A new research has been trying to create a low-cost personal metabolic sensor and an associated metabolic fuel model. The Carbon dioxide/Oxygen Breath and Respiration Analyzer (COBRA) enables individuals to make on-demand metabolic measurements simply by breathing into it.

The research was conducted by MIT Lincoln Laboratory, in collaboration with the U.S. Army Research Institute of Environmental Medicine and the Marine Expeditionary Rifle Squad.  

“Besides assessing performance of soldiers in the field, the COBRA can be applied to broader purposes, such as training athletes for high-endurance activities, guiding weight loss by quantifying the impact of dietary and exercise regimens, or identifying nutritional imbalances,” says Kyle Thompson, a member of the development team from Lincoln Laboratory’s Mechanical Engineering Group.

Since the early 20th century, scientists have been using indirect calorimetry (IC) to calculate individual energy expenditure and metabolic rates. This method measures the ratio of carbon dioxide to oxygen in exhaled breath, which can be used to measure the levels of carbohydrates and fats being used by the body to meet metabolic energy needs.

Information about energy expenditure rates is valuable for setting reasonable physical standards within the military.
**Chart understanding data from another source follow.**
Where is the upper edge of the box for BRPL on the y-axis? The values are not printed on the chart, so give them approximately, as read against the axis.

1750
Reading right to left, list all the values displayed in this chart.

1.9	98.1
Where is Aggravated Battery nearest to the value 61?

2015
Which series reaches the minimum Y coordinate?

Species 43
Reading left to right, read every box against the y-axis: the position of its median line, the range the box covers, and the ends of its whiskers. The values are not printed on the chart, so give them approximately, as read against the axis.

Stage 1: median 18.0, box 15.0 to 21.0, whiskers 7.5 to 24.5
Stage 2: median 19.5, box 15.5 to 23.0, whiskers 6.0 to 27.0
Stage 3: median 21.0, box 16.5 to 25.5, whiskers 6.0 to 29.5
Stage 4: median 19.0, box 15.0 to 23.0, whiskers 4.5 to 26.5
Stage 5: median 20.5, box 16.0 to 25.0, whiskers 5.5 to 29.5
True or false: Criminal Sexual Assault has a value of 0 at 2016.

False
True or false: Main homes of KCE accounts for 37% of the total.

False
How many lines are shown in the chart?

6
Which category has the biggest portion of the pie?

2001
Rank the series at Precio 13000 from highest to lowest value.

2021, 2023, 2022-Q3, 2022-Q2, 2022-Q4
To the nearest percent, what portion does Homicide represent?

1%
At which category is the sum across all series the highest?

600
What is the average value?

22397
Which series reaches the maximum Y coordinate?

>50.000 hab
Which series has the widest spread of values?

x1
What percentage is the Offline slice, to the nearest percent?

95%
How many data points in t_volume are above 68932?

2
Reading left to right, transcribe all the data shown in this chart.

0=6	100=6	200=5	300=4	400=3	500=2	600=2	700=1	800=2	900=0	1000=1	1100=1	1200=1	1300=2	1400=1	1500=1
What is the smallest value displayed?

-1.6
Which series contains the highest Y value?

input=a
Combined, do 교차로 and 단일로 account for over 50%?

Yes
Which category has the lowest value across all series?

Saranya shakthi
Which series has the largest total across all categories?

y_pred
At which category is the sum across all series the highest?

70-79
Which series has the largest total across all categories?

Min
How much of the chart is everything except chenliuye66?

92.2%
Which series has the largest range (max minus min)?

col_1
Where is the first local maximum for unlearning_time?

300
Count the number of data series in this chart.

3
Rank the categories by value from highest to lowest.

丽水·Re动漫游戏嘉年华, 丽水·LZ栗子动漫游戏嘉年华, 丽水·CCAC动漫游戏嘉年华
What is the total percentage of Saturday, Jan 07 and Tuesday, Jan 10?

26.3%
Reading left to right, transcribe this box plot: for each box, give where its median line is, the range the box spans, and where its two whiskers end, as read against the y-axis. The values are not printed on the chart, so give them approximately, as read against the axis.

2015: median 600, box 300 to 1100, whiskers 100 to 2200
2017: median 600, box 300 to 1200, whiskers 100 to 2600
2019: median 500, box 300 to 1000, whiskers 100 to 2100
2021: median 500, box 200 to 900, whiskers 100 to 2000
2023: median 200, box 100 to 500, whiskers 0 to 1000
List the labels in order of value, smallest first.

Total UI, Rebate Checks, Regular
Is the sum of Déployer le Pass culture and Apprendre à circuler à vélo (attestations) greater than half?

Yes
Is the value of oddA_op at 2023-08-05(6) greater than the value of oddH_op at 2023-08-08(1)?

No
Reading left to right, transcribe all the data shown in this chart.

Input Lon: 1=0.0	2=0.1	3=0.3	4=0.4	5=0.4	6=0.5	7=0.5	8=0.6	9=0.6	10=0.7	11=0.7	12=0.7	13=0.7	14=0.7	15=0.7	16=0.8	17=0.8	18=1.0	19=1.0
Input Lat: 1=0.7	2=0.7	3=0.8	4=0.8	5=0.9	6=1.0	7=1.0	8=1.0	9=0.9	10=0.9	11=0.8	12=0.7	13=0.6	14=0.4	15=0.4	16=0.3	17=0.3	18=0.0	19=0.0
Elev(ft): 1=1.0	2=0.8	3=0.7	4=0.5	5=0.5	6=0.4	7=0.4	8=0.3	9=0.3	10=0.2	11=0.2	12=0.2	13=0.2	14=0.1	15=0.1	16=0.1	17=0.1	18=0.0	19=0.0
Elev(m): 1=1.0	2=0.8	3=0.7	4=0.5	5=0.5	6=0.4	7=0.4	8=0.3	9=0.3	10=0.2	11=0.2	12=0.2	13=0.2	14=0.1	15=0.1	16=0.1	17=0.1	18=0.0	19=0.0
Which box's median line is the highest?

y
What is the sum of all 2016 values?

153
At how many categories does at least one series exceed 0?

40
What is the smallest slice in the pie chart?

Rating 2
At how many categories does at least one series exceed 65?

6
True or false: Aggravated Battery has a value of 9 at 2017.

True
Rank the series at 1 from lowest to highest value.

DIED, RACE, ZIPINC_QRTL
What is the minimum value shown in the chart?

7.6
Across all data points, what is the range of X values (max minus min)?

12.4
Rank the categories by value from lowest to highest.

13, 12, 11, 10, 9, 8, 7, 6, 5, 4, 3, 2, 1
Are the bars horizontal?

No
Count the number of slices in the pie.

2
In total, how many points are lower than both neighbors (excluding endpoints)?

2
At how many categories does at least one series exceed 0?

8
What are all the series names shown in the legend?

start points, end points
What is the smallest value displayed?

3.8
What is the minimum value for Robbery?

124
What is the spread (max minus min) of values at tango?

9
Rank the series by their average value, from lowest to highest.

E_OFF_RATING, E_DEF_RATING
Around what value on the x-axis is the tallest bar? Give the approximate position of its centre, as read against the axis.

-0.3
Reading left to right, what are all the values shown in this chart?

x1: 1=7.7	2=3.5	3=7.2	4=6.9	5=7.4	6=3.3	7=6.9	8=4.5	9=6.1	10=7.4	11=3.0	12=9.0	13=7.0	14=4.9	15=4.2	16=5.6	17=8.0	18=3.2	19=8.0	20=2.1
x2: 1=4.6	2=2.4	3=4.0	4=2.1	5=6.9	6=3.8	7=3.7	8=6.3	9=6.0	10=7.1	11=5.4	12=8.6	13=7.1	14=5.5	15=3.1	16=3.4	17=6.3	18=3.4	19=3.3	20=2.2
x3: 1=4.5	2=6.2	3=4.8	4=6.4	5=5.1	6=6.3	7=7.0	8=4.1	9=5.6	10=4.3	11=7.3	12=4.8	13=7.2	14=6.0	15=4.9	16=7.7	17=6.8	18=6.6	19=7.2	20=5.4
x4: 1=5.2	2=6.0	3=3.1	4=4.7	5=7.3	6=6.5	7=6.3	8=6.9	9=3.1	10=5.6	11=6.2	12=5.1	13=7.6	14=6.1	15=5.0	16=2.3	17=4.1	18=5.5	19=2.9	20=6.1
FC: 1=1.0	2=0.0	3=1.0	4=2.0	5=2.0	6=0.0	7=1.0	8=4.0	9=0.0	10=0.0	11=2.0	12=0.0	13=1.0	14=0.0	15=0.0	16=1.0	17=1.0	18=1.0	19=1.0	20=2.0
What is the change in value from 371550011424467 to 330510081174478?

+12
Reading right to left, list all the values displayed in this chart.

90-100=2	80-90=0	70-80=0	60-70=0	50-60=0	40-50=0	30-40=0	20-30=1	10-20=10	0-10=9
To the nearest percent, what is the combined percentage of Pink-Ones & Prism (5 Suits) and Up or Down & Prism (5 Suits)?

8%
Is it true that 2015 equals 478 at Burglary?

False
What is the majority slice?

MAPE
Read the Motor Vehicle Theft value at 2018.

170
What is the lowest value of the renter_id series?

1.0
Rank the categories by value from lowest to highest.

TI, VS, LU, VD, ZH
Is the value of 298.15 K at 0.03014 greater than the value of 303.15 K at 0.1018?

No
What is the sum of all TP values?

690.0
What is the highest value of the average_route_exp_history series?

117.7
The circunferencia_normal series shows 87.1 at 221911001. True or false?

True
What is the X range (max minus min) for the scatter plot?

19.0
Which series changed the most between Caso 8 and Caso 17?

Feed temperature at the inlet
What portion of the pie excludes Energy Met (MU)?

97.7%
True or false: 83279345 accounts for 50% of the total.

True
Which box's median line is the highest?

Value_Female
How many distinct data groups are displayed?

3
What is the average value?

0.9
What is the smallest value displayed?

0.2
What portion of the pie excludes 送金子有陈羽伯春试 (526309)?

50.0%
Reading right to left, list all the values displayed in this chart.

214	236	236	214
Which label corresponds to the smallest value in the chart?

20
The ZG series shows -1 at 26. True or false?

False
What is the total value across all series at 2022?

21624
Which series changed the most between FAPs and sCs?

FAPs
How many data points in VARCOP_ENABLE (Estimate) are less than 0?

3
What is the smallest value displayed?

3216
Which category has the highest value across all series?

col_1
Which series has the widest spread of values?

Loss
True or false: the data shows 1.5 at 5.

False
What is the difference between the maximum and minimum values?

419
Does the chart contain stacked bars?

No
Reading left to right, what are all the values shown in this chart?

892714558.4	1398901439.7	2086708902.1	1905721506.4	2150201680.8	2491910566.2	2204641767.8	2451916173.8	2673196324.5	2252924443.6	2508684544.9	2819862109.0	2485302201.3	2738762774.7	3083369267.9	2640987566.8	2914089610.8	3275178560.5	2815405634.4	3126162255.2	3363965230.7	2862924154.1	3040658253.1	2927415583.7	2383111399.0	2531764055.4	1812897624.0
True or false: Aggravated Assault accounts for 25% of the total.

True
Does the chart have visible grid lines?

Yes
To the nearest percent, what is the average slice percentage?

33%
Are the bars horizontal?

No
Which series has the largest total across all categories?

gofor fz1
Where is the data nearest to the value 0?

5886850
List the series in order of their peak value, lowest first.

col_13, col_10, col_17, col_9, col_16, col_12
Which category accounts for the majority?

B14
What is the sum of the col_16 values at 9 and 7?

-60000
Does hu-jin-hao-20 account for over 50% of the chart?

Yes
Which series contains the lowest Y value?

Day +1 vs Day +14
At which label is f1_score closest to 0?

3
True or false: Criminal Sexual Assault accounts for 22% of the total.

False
For example, limits on the distance and speed of foot marches can best be established by quantifying metabolic workloads of soldiers.

According to MIT website, the Soldier 2020 program is currently employing metabolic energy measurement to help establish job-related fitness requirements.

“For high-performance athletes or active-duty soldiers, optimally matching nutritional intake to the demands of a specific activity can improve performance and increase the likelihood of successful mission completion,” says Gary Shaw, principal investigator on the laboratory’s COBRA team. Physically demanding tasks can lead to glycogen depletion, which has a negative impact on performance. By tracking energy expenditure in real-time, soldiers could detect and avoid the onset of low glucose levels associated with glycogen depletion as well as other metabolic complications, such as heat stress.

While existing mobile IC sensors can make physiological measurements, they are expensive and complex to calibrate; consequently, their application has largely been limited to clinical studies, high-performance athletics, and field testing with small groups of subjects over limited periods of time.

The COBRA sensor is smaller, simpler to use, and less costly to manufacture than existing IC sensors, enabling the measurement of individual energy expenditure for dozens of soldiers in a military field unit throughout the day. Lincoln Laboratory researchers hope to use such measurements to refine the personalized metabolic fuel model for individuals, track nutritional needs, and assess the impact of training on the individual’s metabolic efficiency and endurance.

Beyond its use in studies of the performance of soldiers and athletes, the COBRA sensor and associated metabolic model can be applied to the management of the general population’s metabolic health. It is anticipated that the COBRA sensor and metabolic model can be used to tailor dietary and exercise regimens for managing weight, inferring blood glucose and glycogen storage levels, and creating public databases on metabolic wellness and trends.